Document segment:
++++++
How to Use the Material Presented in this Website

 

Introduction

Download the Introduction  here!

Download the Flashcards  here!

 

Philosophical Foundation:

In Architecture Playshop, we recognize children as knowledgeable and creative producers of culture, and powerful agents of change. Our approach, in these playshops, is to:

  • encourage young learners’ language and concept development concerning the role of architecture and climate action
  • have children recognize themselves as builders and designers, and to see themselves as future architects who can contribute to imaginative, sustainable design in the fight against climate change.
  • foster children’s social and emotional learning (SEL) by having them connect the issues with their own lives, and inspire their empathy and care for those across the globe who must also manage climate change.

 

Supporting Artistic Practice in Architecture (Drawing/Building):

When children engage with the arts and design adults sometimes place more emphasis on ‘getting things right’ than supporting individual, creative practice. We ask teachers to introduce principles of building and design, but to respect children’s culture, knowledge and expression and encourage them to reveal their many different ways of thinking and doing.

 

I. How to Use the Activity and Teaching Guides

The workshops encourage both guided and play-based learning. Both the activity and teaching guides are designed to introduce complex concepts as simply as possible, in order to reach a broad audience of young learners. As educators, you are best equipped to decide which concepts in each session to focus on with your students: for example, for younger readers you might work with 2-4 ideas in a given session (e.g., architecture, climate change, building shapes, dense cities).
++++++
Transcribe the passage of the Architecture Playshop guide that begins at the words "The workshops encourage" and stops after "shapes, dense cities).". The items that follow come from a separate source.

Record set:
++++++
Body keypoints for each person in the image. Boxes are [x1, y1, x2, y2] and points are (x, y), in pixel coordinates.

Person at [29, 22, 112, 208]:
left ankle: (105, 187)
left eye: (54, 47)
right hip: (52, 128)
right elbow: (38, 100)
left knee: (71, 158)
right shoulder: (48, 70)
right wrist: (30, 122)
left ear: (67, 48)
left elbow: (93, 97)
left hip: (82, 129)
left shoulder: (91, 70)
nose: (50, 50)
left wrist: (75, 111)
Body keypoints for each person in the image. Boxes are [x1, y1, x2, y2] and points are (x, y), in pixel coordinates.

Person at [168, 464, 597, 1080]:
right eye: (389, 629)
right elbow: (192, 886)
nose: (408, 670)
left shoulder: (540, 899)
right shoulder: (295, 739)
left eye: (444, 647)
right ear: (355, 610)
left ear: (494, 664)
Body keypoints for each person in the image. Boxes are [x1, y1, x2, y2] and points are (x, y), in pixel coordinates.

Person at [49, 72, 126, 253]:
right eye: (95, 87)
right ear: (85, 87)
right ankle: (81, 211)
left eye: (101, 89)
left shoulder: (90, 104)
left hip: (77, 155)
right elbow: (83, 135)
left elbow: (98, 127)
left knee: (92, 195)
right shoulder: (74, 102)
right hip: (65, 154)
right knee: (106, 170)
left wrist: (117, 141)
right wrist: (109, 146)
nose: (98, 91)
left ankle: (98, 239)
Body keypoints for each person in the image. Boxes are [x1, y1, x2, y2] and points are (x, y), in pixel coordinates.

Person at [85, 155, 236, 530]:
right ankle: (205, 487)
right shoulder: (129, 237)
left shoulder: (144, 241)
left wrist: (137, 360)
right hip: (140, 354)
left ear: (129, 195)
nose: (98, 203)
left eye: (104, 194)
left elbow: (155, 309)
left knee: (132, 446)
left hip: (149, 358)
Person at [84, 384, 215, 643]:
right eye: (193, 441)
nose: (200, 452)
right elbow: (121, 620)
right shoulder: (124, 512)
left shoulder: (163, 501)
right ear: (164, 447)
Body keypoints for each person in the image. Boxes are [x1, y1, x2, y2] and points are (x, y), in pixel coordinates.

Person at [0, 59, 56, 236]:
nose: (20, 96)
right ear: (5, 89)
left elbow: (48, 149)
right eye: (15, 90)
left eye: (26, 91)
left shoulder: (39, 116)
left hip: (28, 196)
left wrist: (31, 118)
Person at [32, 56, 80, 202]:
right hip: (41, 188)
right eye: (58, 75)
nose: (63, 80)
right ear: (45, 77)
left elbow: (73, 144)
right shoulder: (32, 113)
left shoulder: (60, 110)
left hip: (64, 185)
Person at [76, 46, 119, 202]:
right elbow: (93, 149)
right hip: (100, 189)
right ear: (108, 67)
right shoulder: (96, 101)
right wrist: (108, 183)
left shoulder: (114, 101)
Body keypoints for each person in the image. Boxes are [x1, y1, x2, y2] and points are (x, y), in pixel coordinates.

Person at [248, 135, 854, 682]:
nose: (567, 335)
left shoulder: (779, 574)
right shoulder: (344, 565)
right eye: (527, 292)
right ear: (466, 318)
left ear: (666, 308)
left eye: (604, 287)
++++++
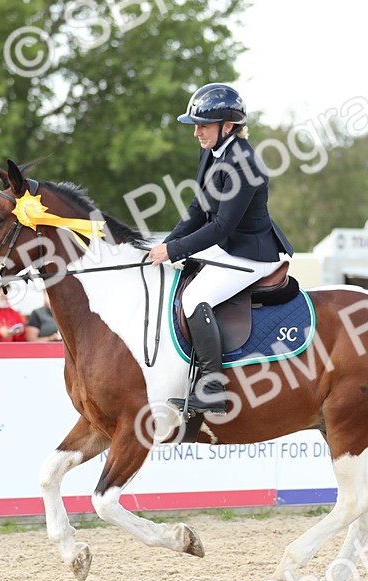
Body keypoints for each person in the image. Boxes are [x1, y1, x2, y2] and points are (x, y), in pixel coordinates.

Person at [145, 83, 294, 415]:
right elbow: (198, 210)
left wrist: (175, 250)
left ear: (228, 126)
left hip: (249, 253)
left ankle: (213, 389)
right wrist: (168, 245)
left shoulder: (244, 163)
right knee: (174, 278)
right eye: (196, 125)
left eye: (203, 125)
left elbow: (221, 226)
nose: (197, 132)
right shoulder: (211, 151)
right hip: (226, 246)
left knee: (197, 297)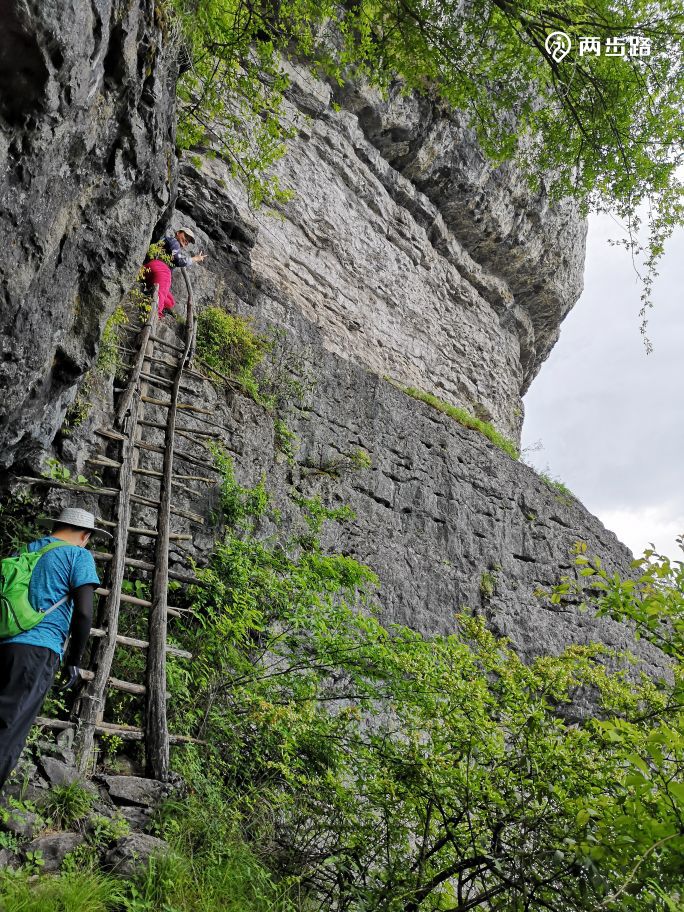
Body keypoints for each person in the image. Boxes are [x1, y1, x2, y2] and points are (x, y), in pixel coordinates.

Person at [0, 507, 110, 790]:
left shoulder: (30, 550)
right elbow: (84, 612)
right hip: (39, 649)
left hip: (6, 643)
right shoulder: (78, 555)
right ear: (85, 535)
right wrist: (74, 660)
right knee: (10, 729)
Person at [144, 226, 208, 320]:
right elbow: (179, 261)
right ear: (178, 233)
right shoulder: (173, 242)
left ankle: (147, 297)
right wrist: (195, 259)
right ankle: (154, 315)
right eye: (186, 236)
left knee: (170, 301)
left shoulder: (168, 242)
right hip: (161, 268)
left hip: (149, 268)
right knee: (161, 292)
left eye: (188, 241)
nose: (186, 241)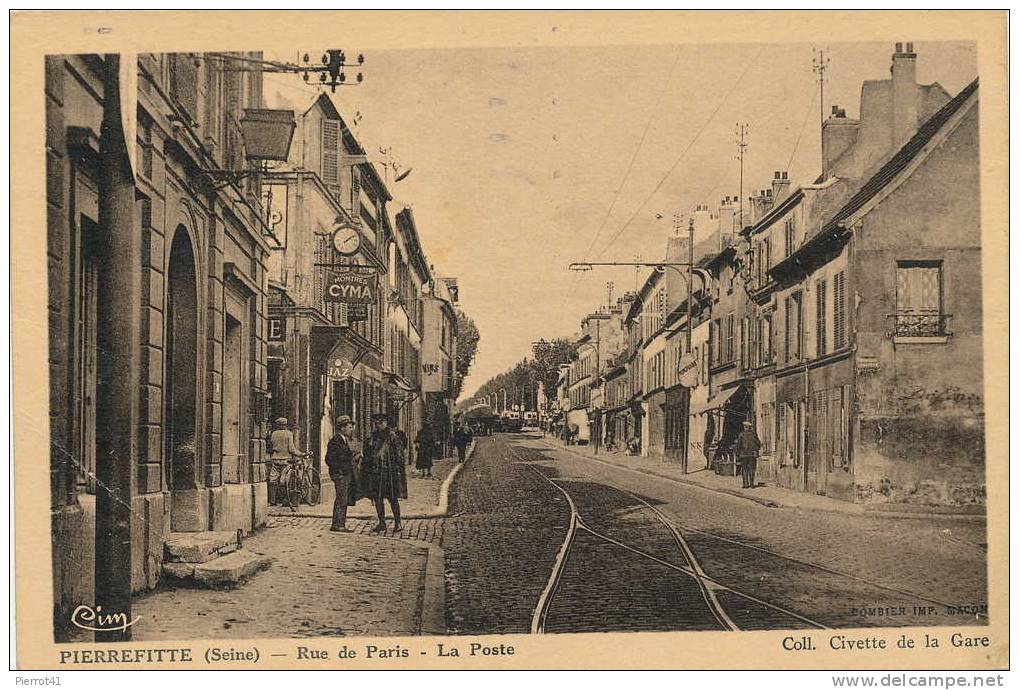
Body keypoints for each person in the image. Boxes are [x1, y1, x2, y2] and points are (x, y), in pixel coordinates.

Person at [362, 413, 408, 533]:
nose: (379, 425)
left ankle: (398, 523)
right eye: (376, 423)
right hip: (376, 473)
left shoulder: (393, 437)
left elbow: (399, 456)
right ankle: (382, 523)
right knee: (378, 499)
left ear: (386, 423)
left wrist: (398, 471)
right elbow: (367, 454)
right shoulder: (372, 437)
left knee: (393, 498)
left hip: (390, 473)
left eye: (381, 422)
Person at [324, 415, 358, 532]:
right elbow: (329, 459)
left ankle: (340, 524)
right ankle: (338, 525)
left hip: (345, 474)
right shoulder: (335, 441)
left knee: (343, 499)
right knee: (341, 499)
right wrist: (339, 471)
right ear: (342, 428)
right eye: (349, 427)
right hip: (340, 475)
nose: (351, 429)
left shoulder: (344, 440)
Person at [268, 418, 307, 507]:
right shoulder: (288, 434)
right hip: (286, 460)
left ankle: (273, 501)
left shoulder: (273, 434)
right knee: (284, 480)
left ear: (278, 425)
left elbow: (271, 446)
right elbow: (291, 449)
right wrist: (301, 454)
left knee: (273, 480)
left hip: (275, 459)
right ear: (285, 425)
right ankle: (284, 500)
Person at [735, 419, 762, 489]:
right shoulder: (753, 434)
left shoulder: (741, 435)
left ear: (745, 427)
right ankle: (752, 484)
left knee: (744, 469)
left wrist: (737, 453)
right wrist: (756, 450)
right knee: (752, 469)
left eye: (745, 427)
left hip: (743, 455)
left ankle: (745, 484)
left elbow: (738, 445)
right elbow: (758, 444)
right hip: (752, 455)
++++++
Output for this task:
The workshops encourage both guided and play-based learning. Both the activity and teaching guides are designed to introduce complex concepts as simply as possible, in order to reach a broad audience of young learners. As educators, you are best equipped to decide which concepts in each session to focus on with your students: for example, for younger readers you might work with 2-4 ideas in a given session (e.g., architecture, climate change, building shapes, dense cities).